You're all saying what I'm thinking.
He never worked the program, really. Never had a sponsor for long, never did service. I think AA was a place for him to stay sick, because his real drug of choice isn't alcohol- it's attention. He's off-the-charts brilliant, and the smoothest talker you will ever meet. He does PR for a living and can tell anyone what they want to hear.
I never held his feet to the fire because I don't feel I should have to. He even used my fear of being codependent/enabling him to help him avoid doing any real "work" in recovery.
He had everything: A supportive family who knows about addiction (his dad has 27 years sober in AA) a loving wife committed to supporting him and improving herself, the entire staff of a state-of-the-art rehab facility, ongoing support through outpatient rehab and therapy- and he phoned it all in because.... it was too hard?
My theory is that he did it because he hates himself. All the attention-seeking is just to fill that void, and every time he uses his charm to con someone into giving him what he wants, he hates himself a little bit more.
He had the best chance any addict could ever have for a year and he pissed it away. To me, that's a betrayal way worse than him having sex with another woman.
He always tries to be valedictorian of everything- it's a running joke we have. He was valedictorian of AA, or so everyone thought.
He never tried to be the valedictorian of being my husband, or of loving me.
Of course, NOW he's doing everything right. Got a real sponsor who he calls daily, is praying every day, doing 90 in 90, 3 meetings a week with sponsor present, daily acts of kindness he doesn't tell anyone about, (except he just told me he was doing it so....) daily readings... He's respected my request for NC. Here's the plan so far:
When my 6 weeks are up (he has no idea about the 6 weeks) I'll tell him "you can start talking to me again" and then see what he says. Then, I'll probably send him some variation of this letter:
You f'd up.
The disease of alcoholism is just part of the reason you're in this recovery/relapse cycle. You've been a shitty husband for a long time. You crave positive attention but instead of asking for it or doing things to get it, you would be distant or mean to me just to get a reaction. You gaslighted me. I feel like I wasn't so much your wife as your live-in cheerleader/punching bag. Conscious or unconscious, the timing of your relapse was very much to do with the anniversary. You say you weren't thinking, but it's no coincidence that you took off your ring when you knew I was trying my hardest to hold myself together and celebrate your milestone at the same time. What could you have done to disrespect me more than that?

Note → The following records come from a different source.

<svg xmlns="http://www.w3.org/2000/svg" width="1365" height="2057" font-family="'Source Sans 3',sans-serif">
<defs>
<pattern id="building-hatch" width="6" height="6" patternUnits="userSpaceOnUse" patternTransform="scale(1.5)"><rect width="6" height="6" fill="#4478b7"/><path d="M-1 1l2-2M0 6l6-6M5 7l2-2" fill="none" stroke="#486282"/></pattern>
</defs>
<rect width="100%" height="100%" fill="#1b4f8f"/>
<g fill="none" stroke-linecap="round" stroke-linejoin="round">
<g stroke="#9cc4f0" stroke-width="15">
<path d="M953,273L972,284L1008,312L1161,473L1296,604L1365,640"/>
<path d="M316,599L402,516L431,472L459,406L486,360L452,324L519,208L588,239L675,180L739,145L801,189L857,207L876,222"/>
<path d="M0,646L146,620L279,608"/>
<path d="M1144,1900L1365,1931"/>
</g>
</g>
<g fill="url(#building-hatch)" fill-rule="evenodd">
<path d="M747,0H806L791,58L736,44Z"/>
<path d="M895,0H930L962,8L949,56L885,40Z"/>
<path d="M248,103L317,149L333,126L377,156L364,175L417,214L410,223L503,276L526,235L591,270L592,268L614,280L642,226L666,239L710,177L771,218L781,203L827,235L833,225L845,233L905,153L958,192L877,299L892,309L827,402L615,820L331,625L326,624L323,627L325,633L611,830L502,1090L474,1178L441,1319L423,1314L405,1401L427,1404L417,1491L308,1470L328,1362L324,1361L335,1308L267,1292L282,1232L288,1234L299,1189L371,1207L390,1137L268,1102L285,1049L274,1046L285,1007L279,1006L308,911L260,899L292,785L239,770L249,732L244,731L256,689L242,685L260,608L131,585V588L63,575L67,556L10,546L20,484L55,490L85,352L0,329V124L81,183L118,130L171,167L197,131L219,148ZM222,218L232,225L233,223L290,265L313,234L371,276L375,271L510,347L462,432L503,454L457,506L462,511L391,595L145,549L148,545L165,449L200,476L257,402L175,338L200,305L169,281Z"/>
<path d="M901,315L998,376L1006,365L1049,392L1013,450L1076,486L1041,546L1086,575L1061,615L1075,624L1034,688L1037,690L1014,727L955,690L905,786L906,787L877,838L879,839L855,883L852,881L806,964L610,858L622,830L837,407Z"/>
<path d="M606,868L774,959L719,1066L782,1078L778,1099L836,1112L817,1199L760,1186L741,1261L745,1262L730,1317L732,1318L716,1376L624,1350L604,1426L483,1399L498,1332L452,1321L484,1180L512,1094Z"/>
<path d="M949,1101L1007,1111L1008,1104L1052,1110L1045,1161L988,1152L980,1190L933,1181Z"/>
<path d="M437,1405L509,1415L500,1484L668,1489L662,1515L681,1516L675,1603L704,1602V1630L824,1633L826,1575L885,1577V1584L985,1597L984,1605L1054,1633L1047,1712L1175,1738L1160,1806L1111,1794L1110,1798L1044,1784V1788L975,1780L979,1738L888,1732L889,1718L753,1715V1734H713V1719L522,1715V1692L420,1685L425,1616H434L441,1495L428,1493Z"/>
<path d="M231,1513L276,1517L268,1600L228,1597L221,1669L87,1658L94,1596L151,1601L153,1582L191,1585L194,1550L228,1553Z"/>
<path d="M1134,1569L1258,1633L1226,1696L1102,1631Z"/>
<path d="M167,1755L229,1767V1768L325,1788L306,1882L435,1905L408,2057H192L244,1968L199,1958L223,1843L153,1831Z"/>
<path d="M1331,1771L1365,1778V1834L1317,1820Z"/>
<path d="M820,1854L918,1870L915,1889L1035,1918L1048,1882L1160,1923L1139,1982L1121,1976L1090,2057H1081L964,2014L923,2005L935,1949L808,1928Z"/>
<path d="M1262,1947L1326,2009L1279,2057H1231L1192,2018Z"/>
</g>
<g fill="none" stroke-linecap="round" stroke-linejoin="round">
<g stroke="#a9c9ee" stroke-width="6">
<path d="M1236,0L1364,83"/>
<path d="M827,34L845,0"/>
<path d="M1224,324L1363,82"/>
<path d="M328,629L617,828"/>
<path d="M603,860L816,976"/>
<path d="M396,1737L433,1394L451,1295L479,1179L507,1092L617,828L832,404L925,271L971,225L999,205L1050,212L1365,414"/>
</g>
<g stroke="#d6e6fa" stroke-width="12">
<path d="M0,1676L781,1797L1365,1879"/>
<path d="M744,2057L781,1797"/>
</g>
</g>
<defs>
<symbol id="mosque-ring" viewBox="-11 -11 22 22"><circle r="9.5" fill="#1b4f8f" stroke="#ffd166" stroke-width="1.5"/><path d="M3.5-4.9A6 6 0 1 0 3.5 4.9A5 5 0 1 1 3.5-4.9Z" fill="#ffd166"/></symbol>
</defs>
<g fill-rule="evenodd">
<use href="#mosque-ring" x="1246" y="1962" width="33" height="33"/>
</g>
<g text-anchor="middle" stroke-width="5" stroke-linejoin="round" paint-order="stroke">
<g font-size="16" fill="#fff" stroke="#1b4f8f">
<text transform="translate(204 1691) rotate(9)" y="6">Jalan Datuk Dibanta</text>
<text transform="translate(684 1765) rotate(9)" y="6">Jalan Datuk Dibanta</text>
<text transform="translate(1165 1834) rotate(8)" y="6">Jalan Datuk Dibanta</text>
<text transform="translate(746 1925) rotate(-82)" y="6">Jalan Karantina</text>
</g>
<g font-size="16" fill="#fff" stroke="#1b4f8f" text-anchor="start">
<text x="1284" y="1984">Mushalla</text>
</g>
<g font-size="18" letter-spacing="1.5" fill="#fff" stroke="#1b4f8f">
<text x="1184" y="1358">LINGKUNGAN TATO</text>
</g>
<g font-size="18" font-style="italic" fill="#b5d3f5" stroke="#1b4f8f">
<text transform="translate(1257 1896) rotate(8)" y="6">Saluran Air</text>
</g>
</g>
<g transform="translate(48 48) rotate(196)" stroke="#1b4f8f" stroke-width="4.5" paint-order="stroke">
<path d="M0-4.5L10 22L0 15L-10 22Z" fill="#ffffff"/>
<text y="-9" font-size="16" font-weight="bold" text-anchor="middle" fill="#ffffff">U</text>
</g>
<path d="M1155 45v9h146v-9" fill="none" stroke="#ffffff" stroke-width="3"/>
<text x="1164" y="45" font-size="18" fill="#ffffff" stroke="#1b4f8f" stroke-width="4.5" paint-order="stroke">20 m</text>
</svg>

I could waste a lot of kind words about my theories regarding your motivations and inner turmoil, but that would just feed the beast.
Last year, I stayed close, stayed strong, rolled up my sleeves and got down to the hard work of rebuilding myself and rebuilding our marriage while you just soaked up the attention and mailed it in. That is not going to happen again.
We've always joked about you being the valedictorian of this or that. I deserve someone who will spend his whole life doing his best to be the valedictorian of being my husband.
What do you love about me? If the fact that I adore you unconditionally and pursued you relentlessly is the top, or indeed the only, item on that list, then do the right thing and let me go.
Otherwise, start fighting. It won't be easy- not because I'm going to make you jump some hurdles before you get to the foregone conclusion of reconciliation and we return to the status quo. It won't be easy because you've already lost me. I will not ever tolerate being lied to, kept in the dark and above all disrespected in the ways that you have disrespected me. The only reason I'm even leaving the possibility of reconciliation open is because I believe that marriage is for life.
-La Traviata
Thoughts? I really don't want to give him a roadmap to winning me back, because then he'll just focus on doing those things, when what I need is a genuine improvement in character, not behavior.